The foundling wizard looked around her. Everything
was gray and misty, like early mornings by the lake. But she couldn’t feel the
expected dampness on her skin. She couldn’t feel anything. She couldn’t see
anything either, though she had the impression of other cousins in the… room,
space, area, breath… she was in. Well, she knew there were at least three Gifted besides
her. One with a nasty snarly attitude, rough and grumbly. One with a calm and
efficient, impersonal attitude. And one Skald,
whose voice was warm and lilting, like sunshine on a stream.
“Happily, your power knows everything,” the Skald continued in a manner both quick
and soothing. “It has done this many times. Unfortunately, the siphoning is
probably going to hurt this first time because I don’t know how to prepare you.
The Wizards need your power and they need it now.”
“They can have it,” the young wizard whispered. The
words grew loud and louder until they became visible in the mist. The foundling
cringed against her newest best friend.
“Not all of it and not forever,” said the Skald a’Tara, ringingly. Her words
shimmered and faded.
“Not yet, anyway.” Those words, spoken by an
unknown misty voice, flared orange and disappeared.
Then hands were grabbing, and the young wizard was
pulled into fifty pieces.
It felt wonderful. No longer did the weight of
years bow down her adolescent body. No more the constant subconscious murmur of
generations of wizards critiquing her every unwilling move. She could think for
herself, by herself. She could step back and view the events of the past year;
and make note of whom to apologize to (the Skald)
and whom to reprimand more harshly (near everyone else).
She did not regret turning the Familiar into a statue, nor any of the
other spells she had inflicted upon it. If she had dropped a tome upon its
interfering head, she wouldn’t have felt the slightest guilt.
The mist thinned and faded, leaving the foundling
with the impression she was in a large empty room. And that there was a hand
upon her shoulder. She turned and saw the Skald,
happily still very much the same cousin who’d been her advisor for the past
year.
“You’re doing very well,” the Skald said. “Now, you need to establish a connection with the
WorldView.”
The foundling reached out to the dissipating mist
and grasped nothing. “What am I supposed to connect with?”
“You are a wizard. A wizard shapes her power to
her will. So it is with the WorldView. You connect with the place, for want of
a better word, by exerting your will over it. See it as a room, one large
enough to hold many cousins. Perhaps see yourself in a chair or at a table. Give
yourself some walls and a floor.”
“Me? What about you?”
The Skald
grinned. “Skalds create their worlds
automatically, like breathing. I’m already quite comfortable, thank you.”
As the young wizard concentrated, shapes came into
focus. Women and men (many more than three) stood or sat in a loose half circle
a few feet away from the Skald and
her charge. The wizards were each dressed in loose robes with ornate pictures on
them. Most faced a large space, like they were waiting for something to appear.

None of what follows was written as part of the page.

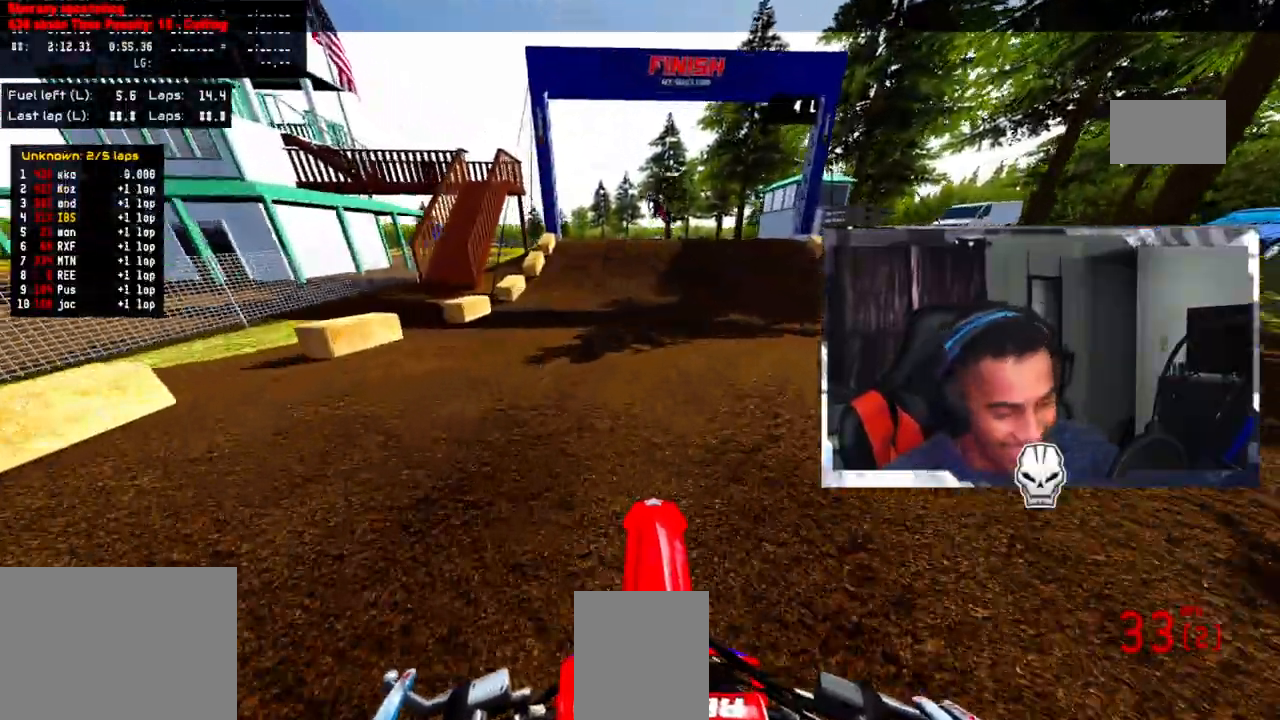
{"buttons": ["R2"], "left_stick": "center", "right_stick": "center", "events": []}
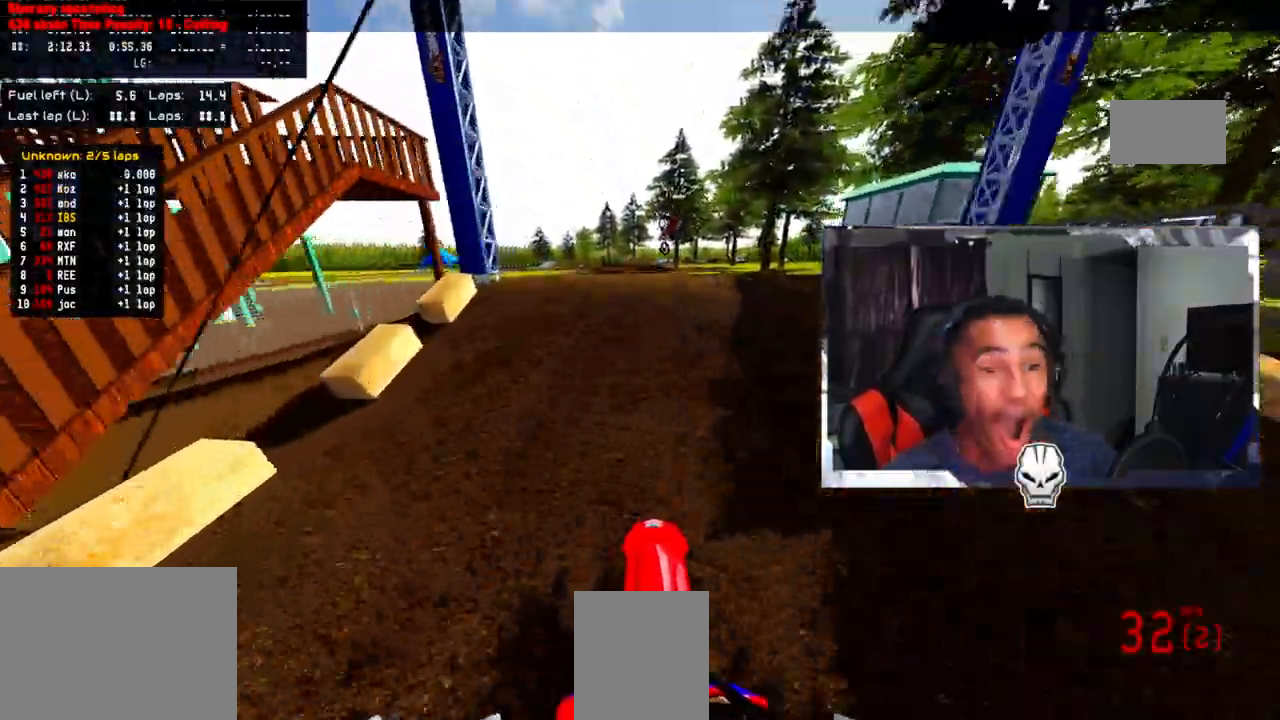
{"buttons": [], "left_stick": "center", "right_stick": "up", "events": [[233, "right_stick", "up"], [383, "R2", "up"]]}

A few glanced at the foundling before returning their attention to… whatever.
The Skald
continued her instruction. “You have a wall on your left and on your right and
a wall at your back.” The young wizard nodded absently. “In front of you, in front
of everyone, you should see a large scrying fountain. A huge scrying fountain. A
fountain so big, all you can see is the wall of water falling down.”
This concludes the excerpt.